Five years ago, I launched MyShingle.com with this Welcome Message, proclaiming my vision. Here’s an excerpt:
What we’d like to convey here in this welcome message is our vision of MyShingle.com as a site which captures and reflects the innovative, pioneering and “can do” spirit of solo and small firm practice and gives voice, presence and respectability to solo and small firm lawyers who represent a majority of lawyers in the United States and around the world….MyShingle.com strives to carry out the trend-setting tradition of our solo and small firm colleagues. Our website is the first site devoted to non-tech legal issues built with open source slashcode, as well as the first to allow for interactive dialogue between our authors and our audience in contrast to the more traditional blogs. We seek to serve a broad audience — solos and small firm lawyers foremost of course, but also lawyers who dream of hanging out a shingle and law students for whom solo and small firm practice might some day offer a career option. Here’s the place to learn the basics about starting and running a law practice, read about solo and small law firm concerns, learn about solo and small firm accomplishments, discuss new models for collaboration between large and small firms and ponder the place that we solos and small firms occupy in the legal universe. So please join us for all this and more at MyShingle.com. Welcome.
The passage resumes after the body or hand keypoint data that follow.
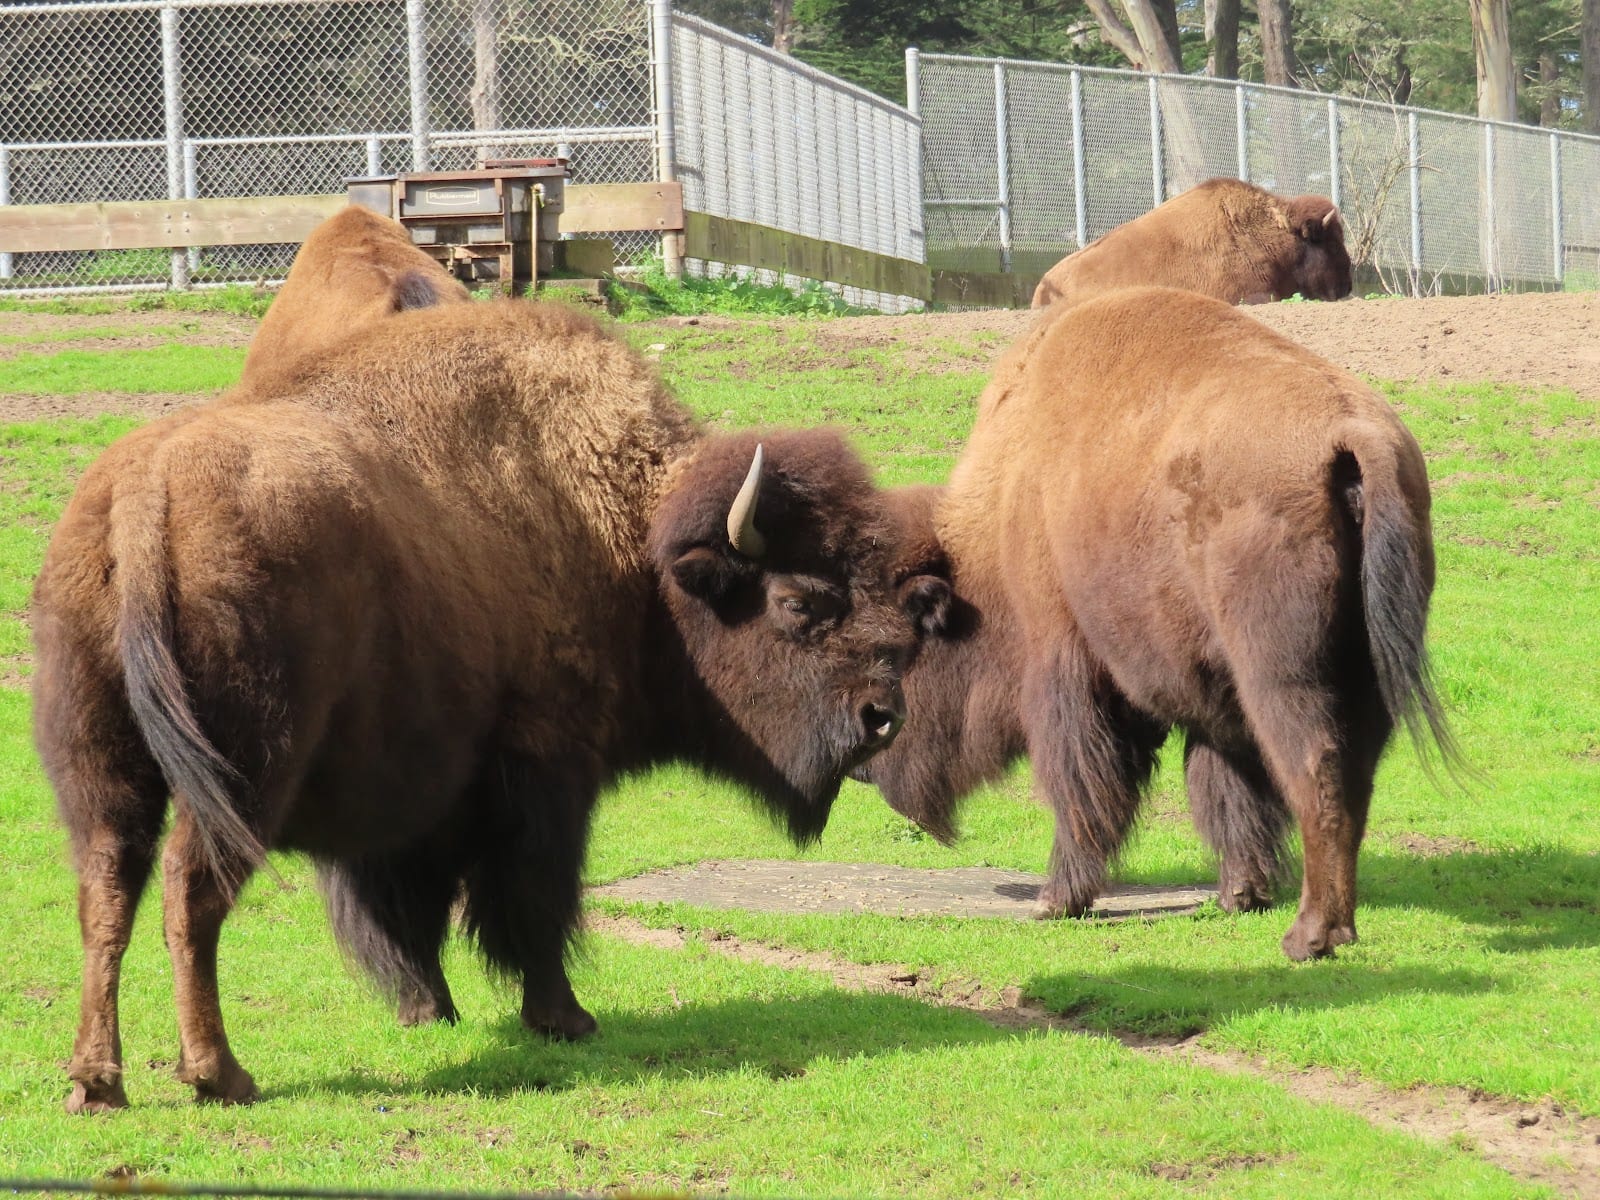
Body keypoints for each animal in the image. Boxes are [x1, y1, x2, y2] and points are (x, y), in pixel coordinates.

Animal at [33, 297, 917, 1113]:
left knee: (106, 890)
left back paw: (96, 1082)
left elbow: (413, 910)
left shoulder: (416, 798)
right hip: (243, 772)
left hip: (103, 768)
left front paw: (430, 1009)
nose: (884, 716)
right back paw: (219, 1074)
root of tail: (144, 493)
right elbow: (533, 896)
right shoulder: (548, 768)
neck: (629, 534)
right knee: (190, 892)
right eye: (800, 603)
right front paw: (563, 1017)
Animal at [860, 286, 1458, 962]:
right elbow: (1226, 786)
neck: (1011, 491)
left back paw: (1308, 936)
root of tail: (1351, 434)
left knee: (1316, 769)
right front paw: (1240, 892)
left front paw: (1057, 900)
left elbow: (1083, 781)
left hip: (1281, 674)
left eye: (898, 651)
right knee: (1354, 777)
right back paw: (1335, 925)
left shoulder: (1067, 663)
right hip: (1366, 670)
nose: (863, 761)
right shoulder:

I’d wanted to write something profound, offer some pithy insight that would convey all that I’ve learned during these past five years of blogging. Truth is, I can’t even begin to count how many opportunities this blog has brought me (including this one). But perhaps the most ironic is that by celebrating and embracing the benefits of solo and small firm practice, I’ve unlocked doors to fora like Legal Blogwatch, or the ABAthat have traditionally been the exclusive province of large established or well connected law firms. The obvious lesson here, for any blogger, is quite simply, be yourself; let your blog reflect your genuine voice and you will find success.
My second observation after five years of blogging is that there’s also a unique affinity between blogging and solos, which is why solo and small firm lawyers still dominate the blogosphere (even some bloggers who started out at large firms have since turned solos). Starting a law practice is a proactive step by which we lawyers take charge of our destiny and effect change in our own lives and within the legal profession. Rather than simply complain about the hierarcy of biglaw or the injustice in the legal system or the shoddy treatment that some clients receive from other lawyers, when we start a law practice, we take steps towards addressing these perceived deficiencies. And in starting a blog and staking a shingle on our own little corner in cyberspace, lawyer bloggers take proactive steps to make our voices heard, or as Kevin O’Keefe puts it, “join the conversation,” even if we’ve not been formally invited. Just as starting a law firm empowers lawyers, so too does blogging. Out here in the blogosphere, whether we’re solos, academics or biglaw attorneys, in many ways, we’re all shinglers as well, asserting our control over a little piece of the universe, creating something where nothing existed before. (perhaps I should say ich bin ein Shingler?!)